Create an Spark udf function to iterate over an Ar

I have a Dataframe with an array of bytes in spark (python)

DF.select(DF.myfield).show(1, False)
+----------------+                                                              
|myfield         |
+----------------+
|[00 8F 2B 9C 80]|
+----------------+

i'm trying to convert this array to a string

'008F2B9C80'

then to the numeric value

int('008F2B9C80',16)/1000000
> 2402.0

I have found some udf sample, so i already can extract a part of the array like this :

u = f.udf(lambda a: format(a[1],'x'))
DF.select(u(DF['myfield'])).show()
+------------------+                                                            
|<lambda>(myfield) |
+------------------+
|                8f|
+------------------+

Now how to iterate over the whole array ? Is it possible to do all the operations i have to code in the udf function ?

May be there is a best way to do the cast ???

Thanks for your help

标签： apache-spark lambda apache-spark-sql user-defined-functions

3条回答

Juvenile、少年°

2楼-- · 2019-06-05 03:46

Here is the scala df solution. You need to import the scala.math.BigInteger

scala> val df = Seq((Array("00","8F","2B","9C","80"))).toDF("id")
df: org.apache.spark.sql.DataFrame = [id: array<string>]

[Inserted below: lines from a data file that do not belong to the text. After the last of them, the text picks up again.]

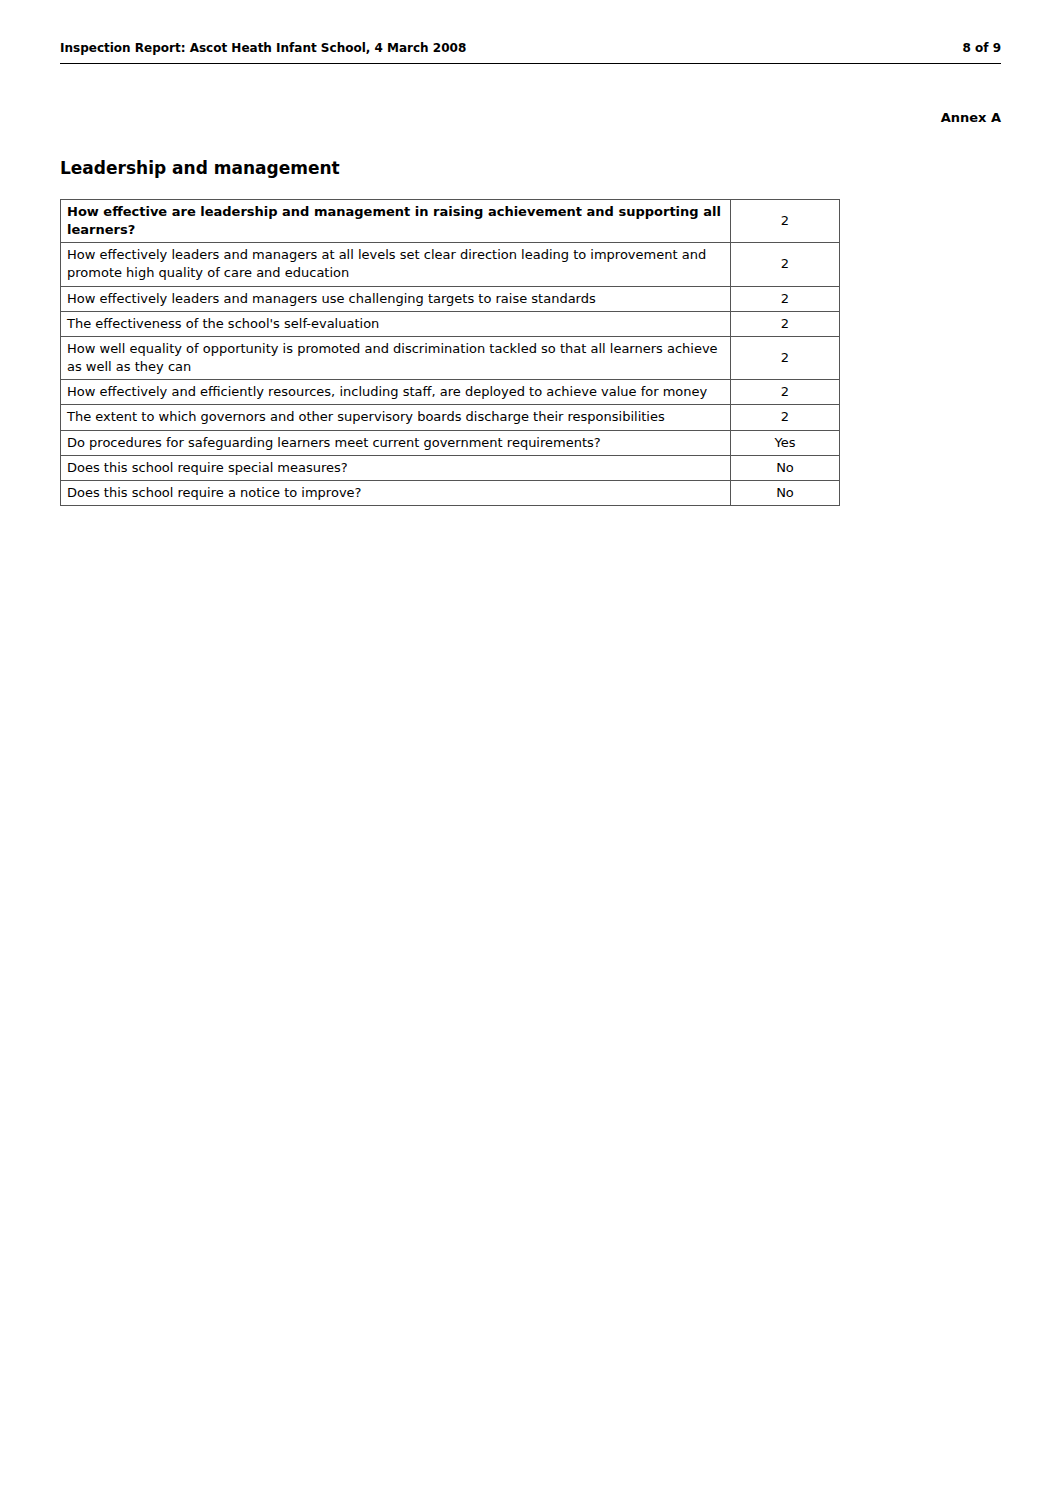Inspection Report: Ascot Heath Infant School, 4 March 2008 8 of 9
Annex A
Leadership and management
| How effective are leadership and management in raising achievement and supporting all learners? | 2 |
| How effectively leaders and managers at all levels set clear direction leading to improvement and promote high quality of care and education | 2 |
| How effectively leaders and managers use challenging targets to raise standards | 2 |
| The effectiveness of the school's self-evaluation | 2 |
| How well equality of opportunity is promoted and discrimination tackled so that all learners achieve as well as they can | 2 |
| How effectively and efficiently resources, including staff, are deployed to achieve value for money | 2 |
| The extent to which governors and other supervisory boards discharge their responsibilities | 2 |
| Do procedures for safeguarding learners meet current government requirements? | Yes |
| Does this school require special measures? | No |
| Does this school require a notice to improve? | No |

scala> df.withColumn("idstr",concat_ws("",'id)).show
+--------------------+----------+
|                  id|     idstr|
+--------------------+----------+
|[00, 8F, 2B, 9C, 80]|008F2B9C80|
+--------------------+----------+


scala> import scala.math.BigInt
import scala.math.BigInt

scala> def convertBig(x:String):String = BigInt(x.sliding(2,2).map( x=> Integer.parseInt(x,16)).map(_.toByte).toArray).toString
convertBig: (x: String)String

scala> val udf_convertBig =  udf( convertBig(_:String):String )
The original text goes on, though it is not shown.